◆ **INSTRUCTIONS TO FOLLOW**: In the text about a night at the opera, which opera did the writer choose, and what was it adapted from?

◆ **GIVEN TEXT**:
French brie and cranberry jam, a man and another man at the Alter, Harriet Harman and a first-class honours degree, Donald Trump and an exit wound: some things just go together.
But me, Craig Leiper and the Opera? I wasn’t so sure.
For the first time ever, my Saturday night was spent rubbing shoulders with Edinburgh’s metropolitan elite, a social experiment above all else, was it possible for me to have an enjoyable night at the theatre?
My chosen opera: “The Trial” by Philip Glass, adapted from the novel by Franz Kafka.
I had all the best intentions, to pre-theatre and do it right: a vegetable Jalfrezi cooked from scratch accompanied by a glass or two of red wine whilst researching some of Kafka’s works on YouTube.
However, the execution left a lot to be desired as I was running late – the large chunks of veg needed half an hour to cook (I still managed to sneak in two glasses of wine).
While the curry was simmering, I began watching a Will Self documentary on Kafka but soon grew tired of his weasel like face and droning voice; although I agree with many of his views, I wanted to see someone poking fun at him.

◆ **PROVIDED DATA**:

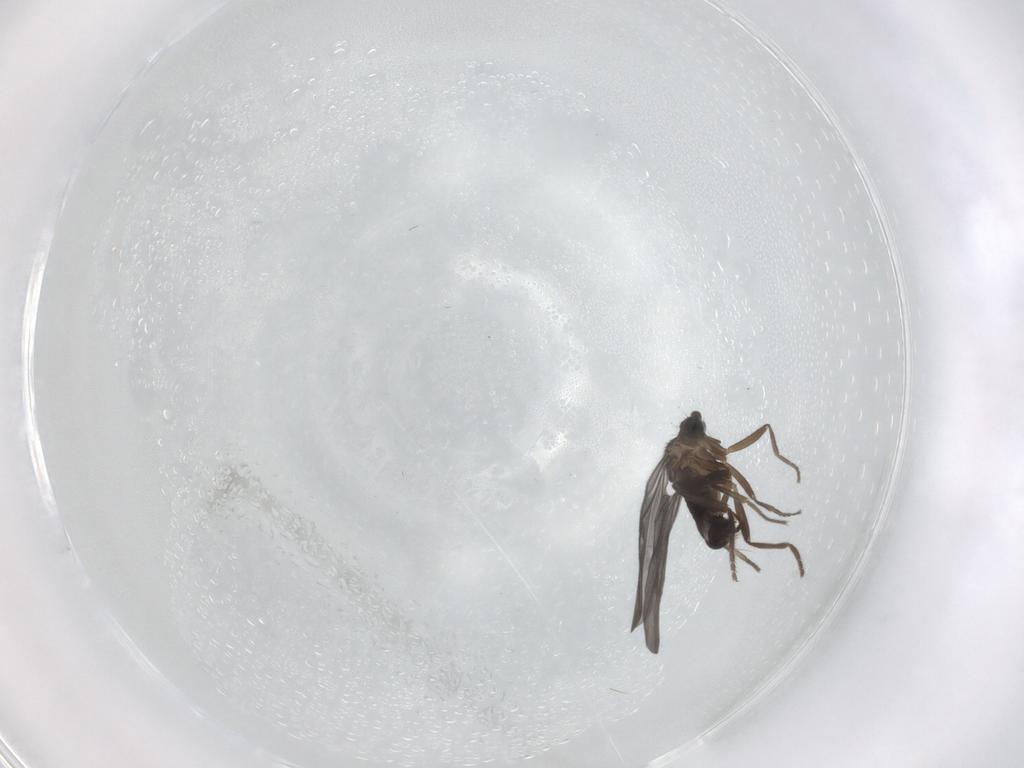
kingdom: Animalia
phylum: Arthropoda
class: Insecta
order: Diptera
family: Phoridae
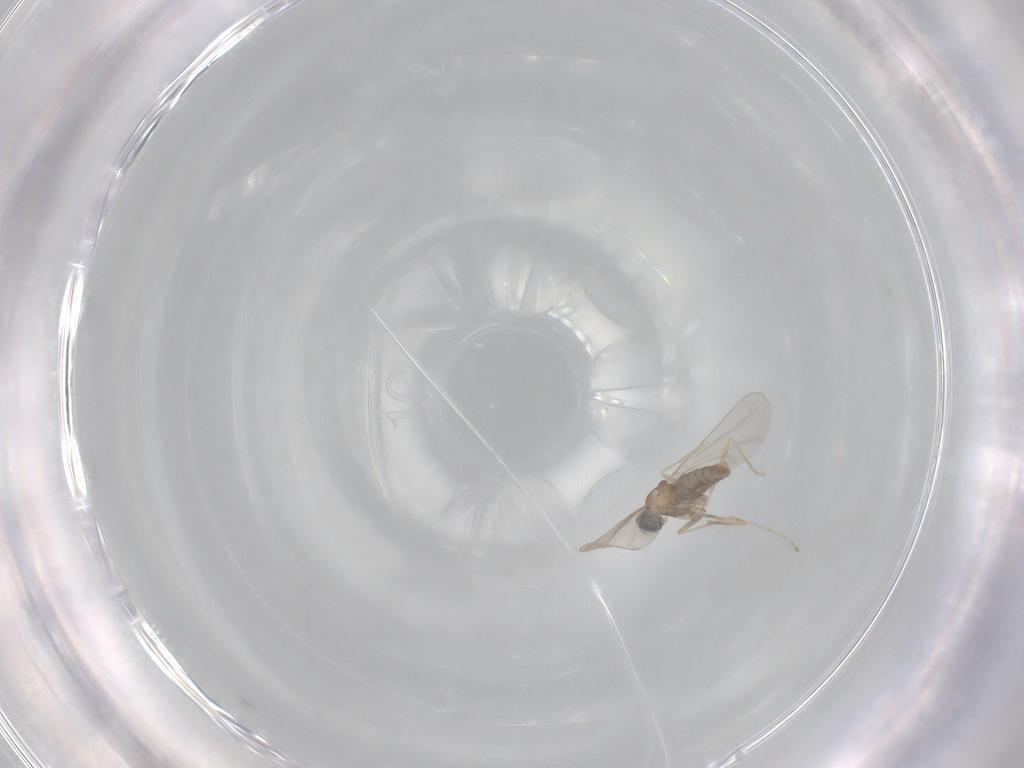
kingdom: Animalia
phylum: Arthropoda
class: Insecta
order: Diptera
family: Cecidomyiidae
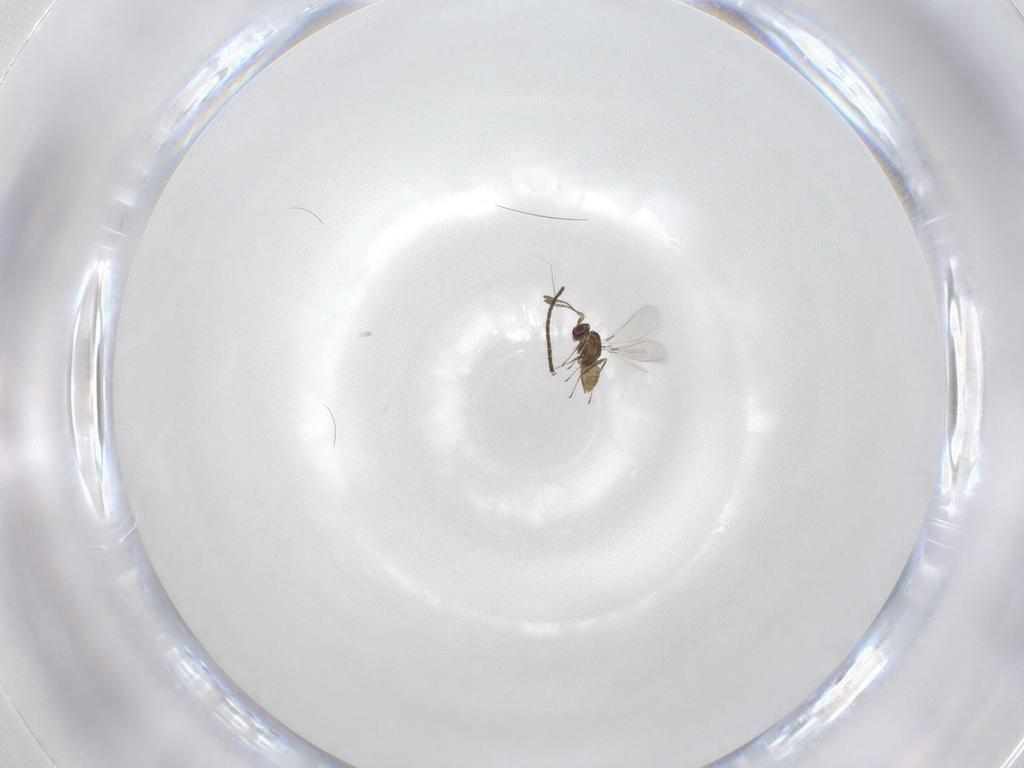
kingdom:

◆ **TASK SOLUTION**: "The Trial" by Philip Glass, adapted from the novel by Franz Kafka.